Pero es que, por otra parte –y ésta es la segunda confusión a la que antes me refería–, no es necesario beber hasta el punto de la borrachera, sea uno un borracho lúcido o estúpido. No es lo mismo haber bebido que estar borracho, sencillamente porque no lo es beber y embriagarse. Uno puede conversar con un amigo, hallar en él consejo o consuelo, alguna sugerencia o meramente un rato de serena y relajada compañía, con palabras, mas también silencios, no menos importantes que la conversación, y no por eso es preciso prolongar su presencia la noche entera, y menos llevárnoslo a casa; incluso ni siquiera es preciso verlo todos los días. Con John Barleycorn sucede lo mismo: puede ser excelente amigo, capaz de proporcionarnos lo anterior de cuando en cuando, y acaso más y mejor que cualquiera de carne y hueso, pero no hace falta que nos acompañe el día entero ni la noche entera, lo que ya no sería placentero, sino meramente engorroso. Y, por supuesto, dada su propensión a convertirse en amante, hay que tener mucho cuidado de despedirse de él hasta el próximo encuentro, antes de nos haga la menor sugerencia, no sea que terminemos por aceptar.

Respetando esas reglas de juego, ¿no cabe cultivar de por vida esa sana amistad? ¿No hay término medio entre el abstemio y el borracho? Yo creo que en esto podría aplicarse el mismo criterio que algunos utilizan para determinar cuándo nos hallamos ante un verdadero problema psicológico o incluso ante una enfermedad mental: ¿sufre palpablemente el individuo a causa de su comportamiento o hace sufrir con él a los demás? ¿Dicho comportamiento le genera problemas legales, familiares, sociales o laborales? Si la respuesta a tales preguntas es negativa, ¿dónde está el problema? ¿O es que acaso no existirá alternativa alguna entre no probar el alcohol y ser un alcohólico?

Naturalmente que en exceso es malo beber, pero es que en exceso todo es malo, incluso la virtud; y hasta el agua: de hecho se sabe de algunos que han muerto ahogados. Pero vivimos una época que de cada cuatro placeres que uno tiene se empeña en amargarle tres, bajo el pretexto de que son pecado o perjudican seriamente la salud (a nadie, al parecer, se le ha ocurrido advertirnos sobre lo dañinos que resultan para la salud el trabajo y las hipotecas). De hecho san Agustín considera que la embriaguez es pecado mortal si es continua, y también santo Tomás la considera un pecado mortal perteneciente al género de la gula. Incluso ha habido quien, como san Juan Crisóstomo (aunque no el de Aquino), entiende que se trata del pecado más grave. Y tampoco san Ambrosio tenía en mucha estima esto del beber, al punto de afirmar que no seríamos esclavos si no existiera la embriaguez, quizá porque los pecados que evitamos estando sobrios los cometemos, según él, borrachos (ignoro si habla por experiencia). Sólo san Gregorio muestra una cierta condescendencia con el bebedor, merecedora, creo yo, de que se le reconociera como patrono de los borrachos, porque dice de ellos que debe dejárseles que sigan su inclinación, no vaya a suceder que se hagan peores si les priva de tal placer y se les aparta de tal costumbre.

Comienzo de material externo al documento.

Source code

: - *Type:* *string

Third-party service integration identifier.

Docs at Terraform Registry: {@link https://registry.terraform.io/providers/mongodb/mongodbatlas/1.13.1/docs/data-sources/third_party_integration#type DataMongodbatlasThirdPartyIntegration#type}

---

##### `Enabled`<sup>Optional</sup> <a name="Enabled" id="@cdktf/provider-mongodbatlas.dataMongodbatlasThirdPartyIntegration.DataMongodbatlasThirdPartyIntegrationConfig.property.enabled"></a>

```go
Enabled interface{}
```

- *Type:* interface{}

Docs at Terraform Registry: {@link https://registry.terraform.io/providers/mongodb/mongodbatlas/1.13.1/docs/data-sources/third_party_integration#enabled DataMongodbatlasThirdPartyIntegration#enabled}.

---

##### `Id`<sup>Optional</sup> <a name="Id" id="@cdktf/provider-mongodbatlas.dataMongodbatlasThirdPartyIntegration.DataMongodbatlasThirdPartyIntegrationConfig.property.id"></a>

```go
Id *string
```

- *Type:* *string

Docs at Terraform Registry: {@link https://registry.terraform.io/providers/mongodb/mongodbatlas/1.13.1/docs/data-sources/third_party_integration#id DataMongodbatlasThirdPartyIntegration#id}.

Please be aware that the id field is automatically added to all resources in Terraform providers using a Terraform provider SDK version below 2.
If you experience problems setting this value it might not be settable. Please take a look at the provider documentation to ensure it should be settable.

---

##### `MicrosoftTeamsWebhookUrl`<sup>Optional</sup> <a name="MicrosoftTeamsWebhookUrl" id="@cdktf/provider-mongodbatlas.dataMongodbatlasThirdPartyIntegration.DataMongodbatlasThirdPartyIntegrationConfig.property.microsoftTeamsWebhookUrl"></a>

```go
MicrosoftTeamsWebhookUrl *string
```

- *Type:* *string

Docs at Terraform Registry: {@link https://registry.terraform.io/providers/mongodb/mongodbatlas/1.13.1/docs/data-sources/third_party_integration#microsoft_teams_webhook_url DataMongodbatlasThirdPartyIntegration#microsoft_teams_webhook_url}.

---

Claro que se me dirá que, con independencia de la valoración moral, y entrando ya de lleno en el terreno de la salud, ya a corto, ya a largo plazo, todo bebedor, del tipo que sea (quizá también el moderado) pagará el mismo precio. No digo yo que no. Pero si por eso es, a corto o a largo plazo todos pagaremos el mismo precio a la vida: el hallarnos unos metros bajo tierra, empotrados en un nicho, o convertidos en polvo que acaso acabe por pisar cualquier borracho. Y de eso no se halla exento nadie: ni siquiera los santos o los abstemios.